Map of Moreton Bay showing the main shipping channel
Cowan Cowan is a tiny settlement on the western side of Moreton Island a few kilometres north of Tangalooma. On this map, it is situated just where the main shipping channel almost touches Moreton Island. In the early days, when a ship entered Moreton Bay, a pilot vessel would be dispatched to guide it safely into port. In 1848 because of its proximity to the shipping channel, the Pilot Station was moved from Amity to Cowan Cowan on Moreton where, by 1860, it was recorded as having in residence two pilots, nine boatmen, and others, all living in wretched conditions. Later the Pilot Station was shifted still further north on Moreton to Bulwer.

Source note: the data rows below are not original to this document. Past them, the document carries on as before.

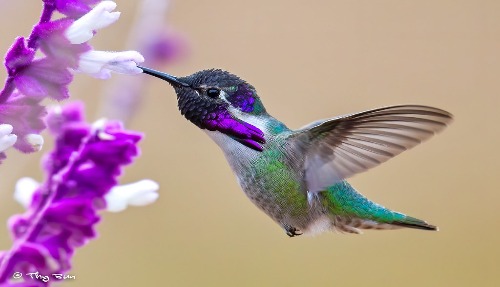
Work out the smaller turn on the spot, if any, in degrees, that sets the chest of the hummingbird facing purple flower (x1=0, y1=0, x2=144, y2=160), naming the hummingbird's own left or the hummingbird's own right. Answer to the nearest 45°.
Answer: approximately 45° to the hummingbird's own left

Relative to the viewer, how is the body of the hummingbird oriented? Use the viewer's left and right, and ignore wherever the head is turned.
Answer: facing to the left of the viewer

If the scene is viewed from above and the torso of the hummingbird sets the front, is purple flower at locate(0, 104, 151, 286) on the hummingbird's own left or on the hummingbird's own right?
on the hummingbird's own left
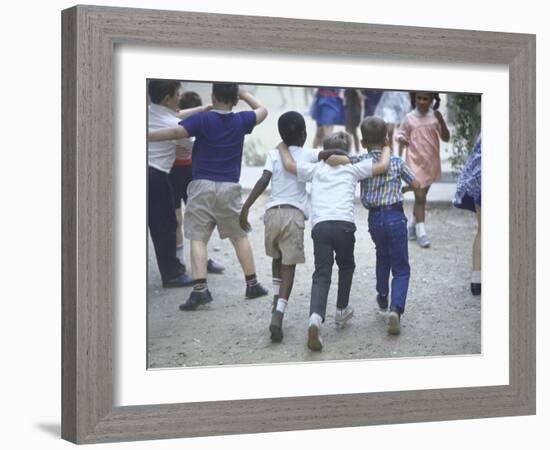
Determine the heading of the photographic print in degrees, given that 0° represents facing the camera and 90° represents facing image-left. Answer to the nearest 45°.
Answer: approximately 315°
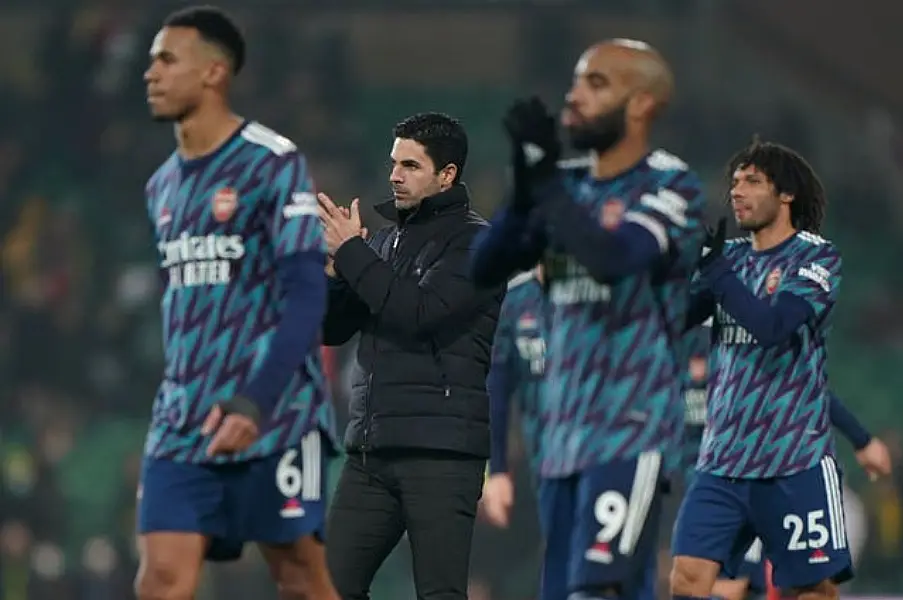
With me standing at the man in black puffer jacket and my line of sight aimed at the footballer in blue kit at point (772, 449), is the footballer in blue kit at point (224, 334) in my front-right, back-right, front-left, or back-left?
back-right

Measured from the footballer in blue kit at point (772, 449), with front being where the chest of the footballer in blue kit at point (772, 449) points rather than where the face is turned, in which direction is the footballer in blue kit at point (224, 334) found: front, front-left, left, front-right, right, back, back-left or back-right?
front

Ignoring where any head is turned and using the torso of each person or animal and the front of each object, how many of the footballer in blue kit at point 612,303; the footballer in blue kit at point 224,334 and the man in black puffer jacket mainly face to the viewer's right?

Crew of the 6 inch gun at Cowan Cowan
At the commencement of WWII, there were three Forts built to protect the entrances to Moreton Bay. The main shipping channel, via the North West Channel between Bribie and Moreton Islands, was guarded by Fort Bribie, a garrison situated on the northern end of the island where the channel passes closest to the beach, and by a similar Fort at Cowan Cowan where the channel passes closest to Moreton Island. Fort Rous, on the southern end of Moreton Island guarded the bay from any shipping attempting to enter via the South Passage. At each of these Forts was a pair of six inch guns. Bribie was sea firing, Rous was sea and bay firing, while Cowan was bay firing only because the height of Mount Tempest proved too large an angle for the guns to fire over to sea.
Roy Gardner, of Bechmere tells us of his wartime experience at Cowan Cowan:
‘In 1939 when war was imminent, I was sent with the Engineers over to Cowan Cowan to build facilities for a garrison to be stationed there. We firstly cut our own timber to build a bridge over the swamp behind Cowan, then constructed a rifle range where the land begins to rise to Mount Tempest. I’ll bet it’s still there today because we made it out of ironbark. It was backbreaking work shovelling sand.
‘Next we sank a well on the Cowan side of the swamp. Up until then we depended for our fresh water on supplies brought down on the “Grazier”. Washing was done in the bay with the sharks! Then we constructed wooden towers to hold the corrugated iron tanks for the water, then ablution blocks for the showers. We then cut stumps and had them sunk and levelled ready for pre-cut huts brought down on the “Grazier”.
‘Then the artillery and foot soldiers moved in to join us 120 engineers. I remember we had Church Parade on Sundays conducted by Padre St.George from Sherwood. Sickness was the only exemption, but one Sunday a few of us buzzed off and went for a walk along the beach. We saw a lot of sharks in the water nearby and one of my mates fired off three quick shots at them. The parade heard this and thought the island was being attacked. The alarm was raised. Needless to say we were not very popular!’
‘Curly’ Meath, of Wilston writes:
‘The fort at Cowan Cowan possessed two 6 inch guns to protect the entrance to Moreton Bay. In one encounter, the bridge was blown off a mystery vessel which failed to respond to its challenge of identification. The vessel turned out to be a ‘friendly’ minesweeper and several crew were killed in the encounter.’